One useful thing to realize is that your model code tends to be self contained -- it knows about data elements in the model (ie, the data graph), and the data consistency rules, but not anything else.
So your model for a page would probably look like
class Page {
URL uri;
ImageCollection images;
}
In other words, the model knows about the relationship between pages and images, but it does not necessarily know what those things mean in practice.
To actually compare your domain model with the real world, you pass to the model some service that knows how to do the work, but does not know the state.
class Crawler {
void verify(URL page, ImageCollection images)
}
Now you match them together; you construct the Crawler, and pass it to the Page. The page finds its state, and passes that state to the crawler
class Page {
void verifyWith(Crawler crawler) {
crawler.verify(this.uri, this.items);
}
}
Of course, you probably don't want to couple the page too closely to the Crawler; after all, you might want to swap out the crawler libraries, you might want to do something else with the page state.

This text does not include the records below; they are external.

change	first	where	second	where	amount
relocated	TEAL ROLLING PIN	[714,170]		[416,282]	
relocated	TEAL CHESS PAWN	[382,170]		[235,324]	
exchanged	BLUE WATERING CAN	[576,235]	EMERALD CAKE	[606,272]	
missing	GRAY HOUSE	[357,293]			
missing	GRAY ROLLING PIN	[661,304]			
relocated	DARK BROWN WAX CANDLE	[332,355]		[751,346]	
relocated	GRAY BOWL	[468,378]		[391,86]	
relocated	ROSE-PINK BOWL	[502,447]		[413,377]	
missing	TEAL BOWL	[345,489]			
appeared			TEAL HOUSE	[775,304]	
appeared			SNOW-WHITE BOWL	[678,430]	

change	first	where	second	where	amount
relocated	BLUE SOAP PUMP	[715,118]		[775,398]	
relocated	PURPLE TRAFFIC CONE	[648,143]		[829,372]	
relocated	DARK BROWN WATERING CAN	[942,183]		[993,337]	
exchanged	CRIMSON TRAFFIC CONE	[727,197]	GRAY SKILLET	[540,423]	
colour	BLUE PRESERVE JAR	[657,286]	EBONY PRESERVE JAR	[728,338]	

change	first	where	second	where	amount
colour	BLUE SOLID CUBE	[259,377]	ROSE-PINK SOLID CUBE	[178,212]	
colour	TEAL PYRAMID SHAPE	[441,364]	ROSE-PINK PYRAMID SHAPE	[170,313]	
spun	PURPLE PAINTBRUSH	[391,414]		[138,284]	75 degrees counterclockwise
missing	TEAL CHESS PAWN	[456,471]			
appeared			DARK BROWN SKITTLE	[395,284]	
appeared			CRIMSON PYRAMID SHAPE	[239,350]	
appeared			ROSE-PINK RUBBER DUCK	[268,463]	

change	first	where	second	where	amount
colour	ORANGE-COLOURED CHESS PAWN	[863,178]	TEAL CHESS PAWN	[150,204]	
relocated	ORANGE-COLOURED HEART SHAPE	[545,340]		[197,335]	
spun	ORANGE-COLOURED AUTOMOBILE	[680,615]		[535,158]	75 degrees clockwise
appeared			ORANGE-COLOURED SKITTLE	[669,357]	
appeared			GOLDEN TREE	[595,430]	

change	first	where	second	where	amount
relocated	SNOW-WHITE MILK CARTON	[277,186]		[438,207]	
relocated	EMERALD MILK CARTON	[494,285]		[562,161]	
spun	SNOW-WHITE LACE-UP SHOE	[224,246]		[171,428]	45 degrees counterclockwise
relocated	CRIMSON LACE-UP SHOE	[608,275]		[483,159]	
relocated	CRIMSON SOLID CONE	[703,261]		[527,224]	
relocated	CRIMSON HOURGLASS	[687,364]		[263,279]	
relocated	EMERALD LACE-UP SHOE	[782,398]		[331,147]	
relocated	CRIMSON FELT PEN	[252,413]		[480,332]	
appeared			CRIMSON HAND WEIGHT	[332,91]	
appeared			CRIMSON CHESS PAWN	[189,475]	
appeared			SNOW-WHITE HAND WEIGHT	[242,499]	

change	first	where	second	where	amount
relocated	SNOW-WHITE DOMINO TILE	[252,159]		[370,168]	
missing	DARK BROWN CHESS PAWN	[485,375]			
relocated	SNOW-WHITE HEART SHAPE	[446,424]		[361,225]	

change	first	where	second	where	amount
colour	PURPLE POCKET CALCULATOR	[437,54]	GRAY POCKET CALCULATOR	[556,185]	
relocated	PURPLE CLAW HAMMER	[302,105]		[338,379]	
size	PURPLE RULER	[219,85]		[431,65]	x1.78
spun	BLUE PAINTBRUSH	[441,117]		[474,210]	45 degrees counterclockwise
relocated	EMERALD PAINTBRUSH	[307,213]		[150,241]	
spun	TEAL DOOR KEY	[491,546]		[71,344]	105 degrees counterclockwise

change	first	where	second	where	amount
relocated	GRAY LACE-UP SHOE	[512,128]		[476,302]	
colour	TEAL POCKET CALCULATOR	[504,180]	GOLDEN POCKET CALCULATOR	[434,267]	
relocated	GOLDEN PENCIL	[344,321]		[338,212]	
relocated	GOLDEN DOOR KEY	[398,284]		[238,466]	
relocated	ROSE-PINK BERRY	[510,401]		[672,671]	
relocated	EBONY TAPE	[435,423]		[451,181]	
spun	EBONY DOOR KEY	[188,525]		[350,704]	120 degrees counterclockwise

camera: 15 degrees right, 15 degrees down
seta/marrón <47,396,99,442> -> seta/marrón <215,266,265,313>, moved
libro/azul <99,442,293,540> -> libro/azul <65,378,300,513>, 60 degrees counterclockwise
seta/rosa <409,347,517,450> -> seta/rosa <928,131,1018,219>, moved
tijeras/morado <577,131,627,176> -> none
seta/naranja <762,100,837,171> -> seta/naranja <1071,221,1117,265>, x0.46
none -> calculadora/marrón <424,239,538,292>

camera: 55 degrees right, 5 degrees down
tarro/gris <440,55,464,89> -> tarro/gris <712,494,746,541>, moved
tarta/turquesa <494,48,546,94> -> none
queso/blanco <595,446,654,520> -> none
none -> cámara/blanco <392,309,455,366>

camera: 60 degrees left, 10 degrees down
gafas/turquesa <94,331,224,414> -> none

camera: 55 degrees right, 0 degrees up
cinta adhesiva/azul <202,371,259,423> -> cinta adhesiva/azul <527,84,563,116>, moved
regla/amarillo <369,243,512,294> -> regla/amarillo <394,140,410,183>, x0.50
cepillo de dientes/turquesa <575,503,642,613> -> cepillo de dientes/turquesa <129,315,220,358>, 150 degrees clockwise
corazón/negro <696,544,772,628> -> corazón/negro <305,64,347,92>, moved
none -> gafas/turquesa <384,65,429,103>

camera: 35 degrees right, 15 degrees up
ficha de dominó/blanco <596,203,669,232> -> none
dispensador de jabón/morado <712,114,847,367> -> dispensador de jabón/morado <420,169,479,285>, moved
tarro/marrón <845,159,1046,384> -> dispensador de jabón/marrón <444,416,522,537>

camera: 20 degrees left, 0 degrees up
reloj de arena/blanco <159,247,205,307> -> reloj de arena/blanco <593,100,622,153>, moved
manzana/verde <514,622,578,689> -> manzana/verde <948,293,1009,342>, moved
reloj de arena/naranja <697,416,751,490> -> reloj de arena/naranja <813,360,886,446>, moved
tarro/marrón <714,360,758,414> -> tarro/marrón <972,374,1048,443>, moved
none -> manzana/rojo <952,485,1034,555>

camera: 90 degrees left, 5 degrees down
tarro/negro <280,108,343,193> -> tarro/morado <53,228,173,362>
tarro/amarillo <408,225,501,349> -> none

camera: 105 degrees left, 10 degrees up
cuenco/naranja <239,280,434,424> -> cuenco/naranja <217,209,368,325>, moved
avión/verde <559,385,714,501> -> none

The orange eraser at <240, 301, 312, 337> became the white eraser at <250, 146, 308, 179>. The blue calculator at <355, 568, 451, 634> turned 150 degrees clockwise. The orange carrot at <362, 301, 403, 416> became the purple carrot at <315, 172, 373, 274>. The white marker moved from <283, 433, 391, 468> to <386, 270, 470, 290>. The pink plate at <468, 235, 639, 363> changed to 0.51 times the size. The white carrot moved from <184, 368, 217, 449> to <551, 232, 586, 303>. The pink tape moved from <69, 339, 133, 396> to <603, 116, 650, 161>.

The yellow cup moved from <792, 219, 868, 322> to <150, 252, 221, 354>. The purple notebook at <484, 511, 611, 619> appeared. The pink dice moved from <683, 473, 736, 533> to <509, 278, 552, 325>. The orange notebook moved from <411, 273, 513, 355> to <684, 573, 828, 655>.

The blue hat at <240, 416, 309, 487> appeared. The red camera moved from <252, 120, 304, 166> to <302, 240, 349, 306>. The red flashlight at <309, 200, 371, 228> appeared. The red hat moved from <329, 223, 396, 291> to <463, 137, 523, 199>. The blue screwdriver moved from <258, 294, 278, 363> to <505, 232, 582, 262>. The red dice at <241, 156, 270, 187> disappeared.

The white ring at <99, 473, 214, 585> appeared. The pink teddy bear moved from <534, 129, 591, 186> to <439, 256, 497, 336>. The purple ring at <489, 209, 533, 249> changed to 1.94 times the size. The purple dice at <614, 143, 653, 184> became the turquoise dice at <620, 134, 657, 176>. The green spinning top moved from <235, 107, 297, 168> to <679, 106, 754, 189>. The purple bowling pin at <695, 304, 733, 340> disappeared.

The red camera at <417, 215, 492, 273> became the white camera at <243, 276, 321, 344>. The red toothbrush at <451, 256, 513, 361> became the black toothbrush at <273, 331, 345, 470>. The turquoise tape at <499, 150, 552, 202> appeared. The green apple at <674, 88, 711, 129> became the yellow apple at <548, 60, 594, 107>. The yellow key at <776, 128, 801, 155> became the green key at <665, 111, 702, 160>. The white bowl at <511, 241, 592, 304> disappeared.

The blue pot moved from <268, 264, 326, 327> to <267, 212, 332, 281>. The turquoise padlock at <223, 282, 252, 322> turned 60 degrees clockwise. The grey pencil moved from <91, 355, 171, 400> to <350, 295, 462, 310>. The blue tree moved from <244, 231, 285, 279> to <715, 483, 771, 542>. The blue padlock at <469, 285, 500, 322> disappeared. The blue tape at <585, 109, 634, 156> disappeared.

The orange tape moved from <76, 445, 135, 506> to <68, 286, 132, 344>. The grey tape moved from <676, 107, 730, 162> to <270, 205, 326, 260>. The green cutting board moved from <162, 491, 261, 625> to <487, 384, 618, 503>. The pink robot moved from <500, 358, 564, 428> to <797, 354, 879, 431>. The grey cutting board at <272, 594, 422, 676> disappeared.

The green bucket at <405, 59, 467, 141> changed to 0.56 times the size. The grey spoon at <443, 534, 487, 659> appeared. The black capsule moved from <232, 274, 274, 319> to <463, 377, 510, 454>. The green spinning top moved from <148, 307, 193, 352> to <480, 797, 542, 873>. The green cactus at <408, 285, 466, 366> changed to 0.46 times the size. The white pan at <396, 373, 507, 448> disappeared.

So you make the signature of this method more general; it accepts an interface, rather than an object with a specific meaning. In the classic book Design Patterns, this would be an example of the Visitor Pattern
class Page {
interface Visitor {
void visitPage(URL uri, ImageCollection images);
}
void verifyWith(Visitor visitor) {
visitor.visitPage(this.uri, this.images);
}
}
class Crawler implements Page.Visitor {
void visitPage(URL page, ImageCollection images) {
....
}
}
Note -- the model (page) is responsible for maintaining the integrity of its data. That means that any data it passes to a visitor should be immutable, or failing that a mutable copy of the state of the model.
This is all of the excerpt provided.